#### WHAT TO WORK ON:
Your answer should hold only the lines from the start of the data below through the line with "59 788 2.20", copied exactly, with pictures left out.

"""

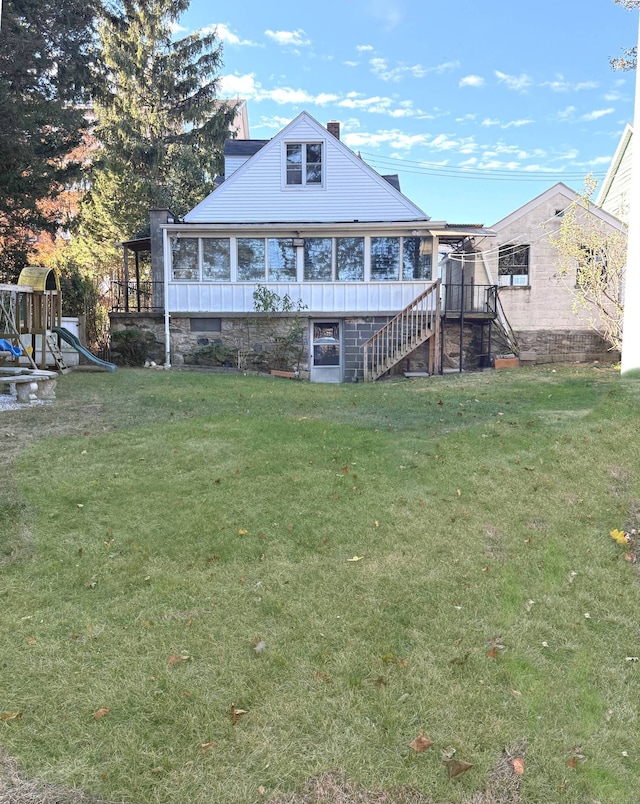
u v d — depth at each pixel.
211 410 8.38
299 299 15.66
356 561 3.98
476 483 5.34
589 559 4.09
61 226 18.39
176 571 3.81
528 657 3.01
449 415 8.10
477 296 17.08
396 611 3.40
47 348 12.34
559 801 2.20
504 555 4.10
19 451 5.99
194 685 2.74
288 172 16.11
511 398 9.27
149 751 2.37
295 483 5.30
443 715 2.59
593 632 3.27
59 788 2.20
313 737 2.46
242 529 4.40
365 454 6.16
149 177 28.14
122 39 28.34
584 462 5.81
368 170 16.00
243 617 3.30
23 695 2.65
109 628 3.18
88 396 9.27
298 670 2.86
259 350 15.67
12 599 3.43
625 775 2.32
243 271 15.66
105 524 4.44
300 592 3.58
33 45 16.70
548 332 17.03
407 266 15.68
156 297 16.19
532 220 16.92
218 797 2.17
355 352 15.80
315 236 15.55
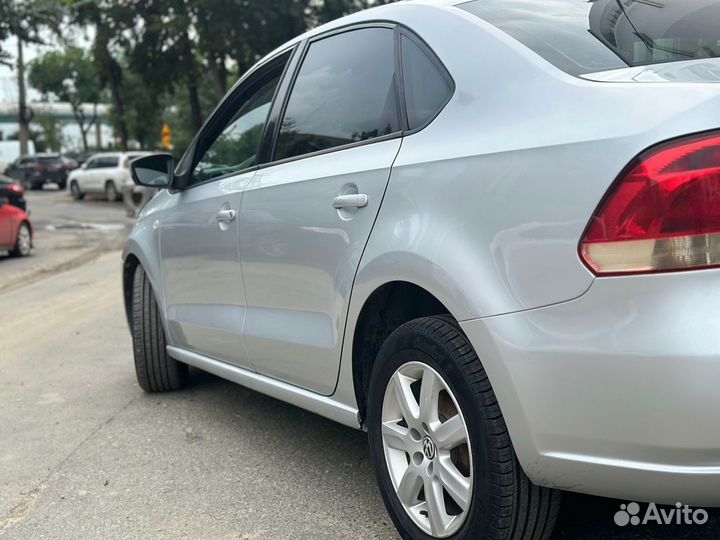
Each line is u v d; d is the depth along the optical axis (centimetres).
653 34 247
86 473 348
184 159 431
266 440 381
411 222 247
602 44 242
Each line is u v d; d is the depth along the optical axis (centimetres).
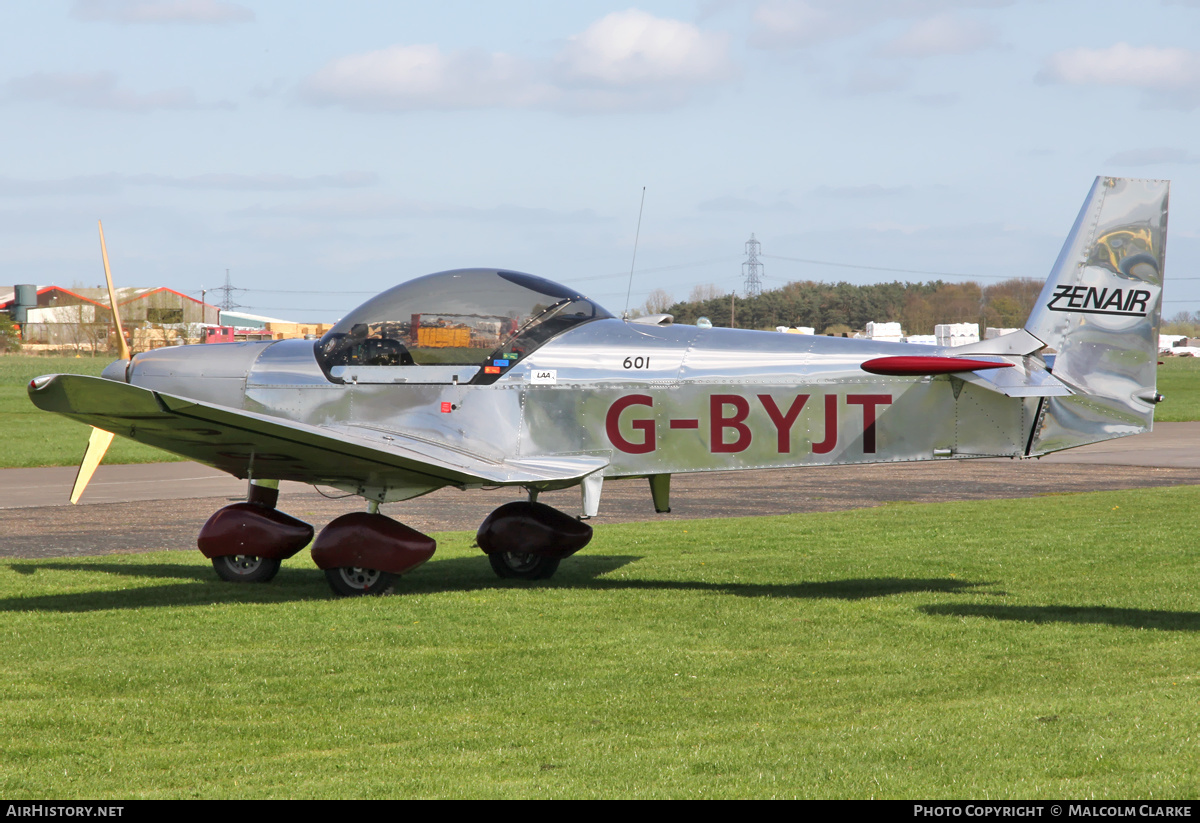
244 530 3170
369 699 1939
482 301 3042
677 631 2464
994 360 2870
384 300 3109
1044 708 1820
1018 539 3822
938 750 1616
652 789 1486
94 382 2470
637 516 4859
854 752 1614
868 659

"""

#### EXPECTED OUTPUT:
u v d — depth at each pixel.
211 410 8.38
299 299 15.66
356 561 3.98
476 483 5.34
589 559 4.09
61 226 18.39
176 571 3.81
528 657 3.01
449 415 8.10
477 296 17.08
396 611 3.40
47 348 12.34
559 801 2.20
504 555 4.10
19 451 5.99
194 685 2.74
288 172 16.11
511 398 9.27
149 751 2.37
295 483 5.30
443 715 2.59
593 632 3.27
59 788 2.20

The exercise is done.